Representative Jennifer Pawlik, D-Chandler, who is an elementary school teacher, said she was worried about what would happen if a history lesson made a student feel uncomfortable.
“It was not my intention,” she said. “But if someone has the feeling, ‘Oh my God, I didn’t know this was happening’, it makes a first grader sad, will the teacher lose their teaching? degrees, school Will she be fined?’

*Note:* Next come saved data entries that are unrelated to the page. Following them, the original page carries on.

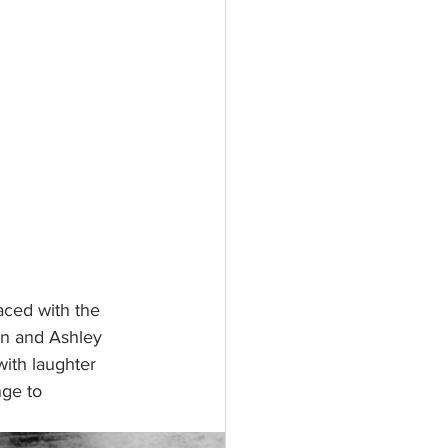
ced with the 
dan and Ashley 
with laughter 
nge to 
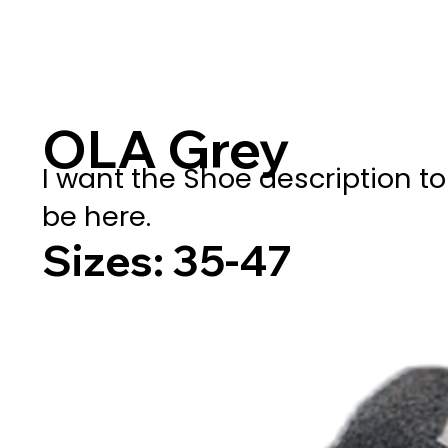
OLA Grey
I want the Shoe description to
be here.
Sizes: 35-47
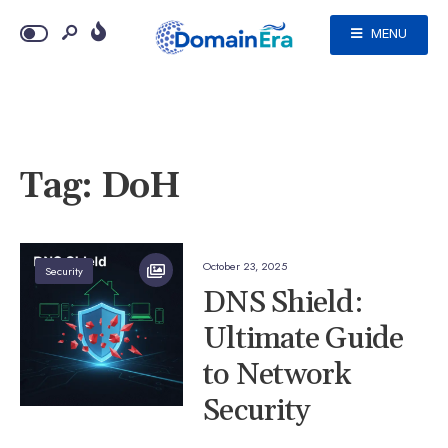
MENU
Tag:
DoH
October 23, 2025
Security
DNS Shield:
Ultimate Guide
to Network
Security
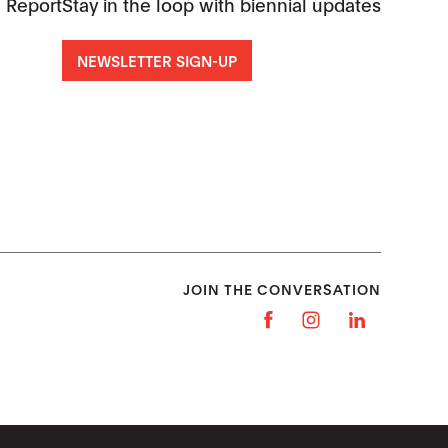
 Report
Stay in the loop with biennial updates
NEWSLETTER SIGN-UP
JOIN THE CONVERSATION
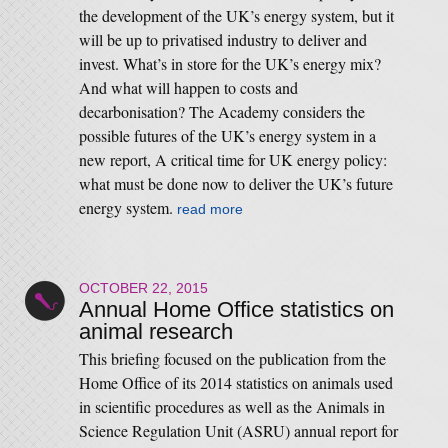
the development of the UK’s energy system, but it
will be up to privatised industry to deliver and
invest. What’s in store for the UK’s energy mix?
And what will happen to costs and
decarbonisation? The Academy considers the
possible futures of the UK’s energy system in a
new report, A critical time for UK energy policy:
what must be done now to deliver the UK’s future
energy system.
read more
OCTOBER 22, 2015
Annual Home Office statistics on
animal research
This briefing focused on the publication from the
Home Office of its 2014 statistics on animals used
in scientific procedures as well as the Animals in
Science Regulation Unit (ASRU) annual report for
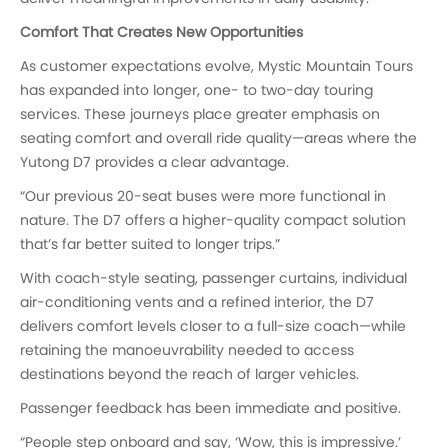
Comfort That Creates New Opportunities
As customer expectations evolve, Mystic Mountain Tours
has expanded into longer, one- to two-day touring
services. These journeys place greater emphasis on
seating comfort and overall ride quality—areas where the
Yutong D7 provides a clear advantage.
“Our previous 20-seat buses were more functional in
nature. The D7 offers a higher-quality compact solution
that’s far better suited to longer trips.”
With coach-style seating, passenger curtains, individual
air-conditioning vents and a refined interior, the D7
delivers comfort levels closer to a full-size coach—while
retaining the manoeuvrability needed to access
destinations beyond the reach of larger vehicles.
Passenger feedback has been immediate and positive.
“People step onboard and say, ‘Wow, this is impressive.’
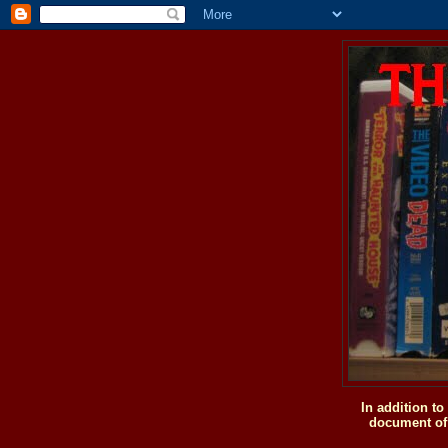
In addition t
document of 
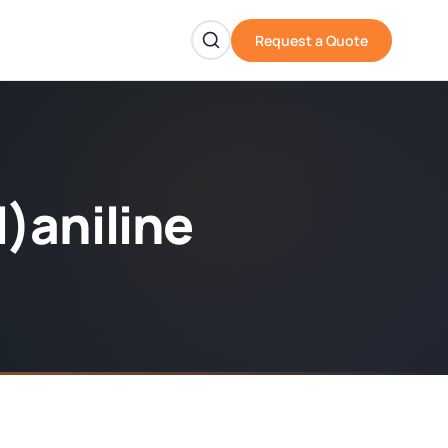
Request a Quote
)aniline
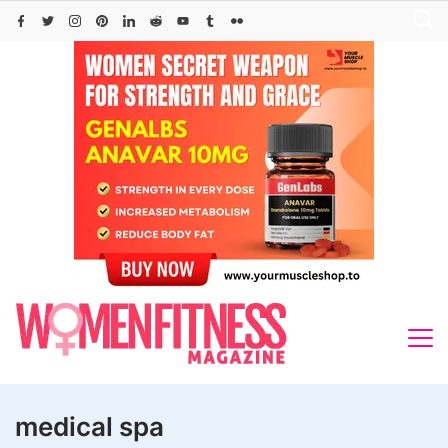
Skip
to
content
medical spa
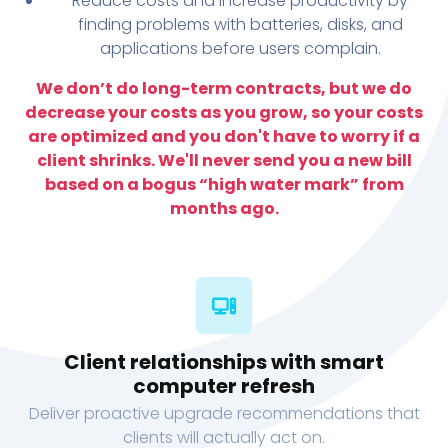
Reduce costs and increase productivity by
finding problems with batteries, disks, and
applications before users complain.
We don’t do long-term contracts, but we do
decrease your costs as you grow, so your costs
are optimized and you don't have to worry if a
client shrinks. We'll never send you a new bill
based on a bogus “high water mark” from
months ago.
Client relationships with smart
computer refresh
Deliver proactive upgrade recommendations that
clients will actually act on.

Udall, however, said it comes down to intent.
“If you read it carefully, it says that a teacher should not only teach an individual should feeling discomfort, experiencing anguish or some other form of psychological distress because of the individual’s race, ethnicity or gender,” she said.
Specifically, Udall said, teachers should teach that students are responsible for their own actions, “not what happened in history.”
Rep. Reginald Bolding, D-Laveen, said it wasn’t that simple.
For example, he said, there could be a discussion of the Fair Housing Act, the 1968 federal law designed to prevent discrimination in people’s ability to buy and rent houses and apartments, something which can be taught as a matter of history. But Bolding said the lessons go beyond those simple facts.
“A student might ask, ‘Why?’ or how?’ ” he said. ‘And that’s when you start having a deeper discussion about ‘why did you need the Fair Housing Act of 1968’.”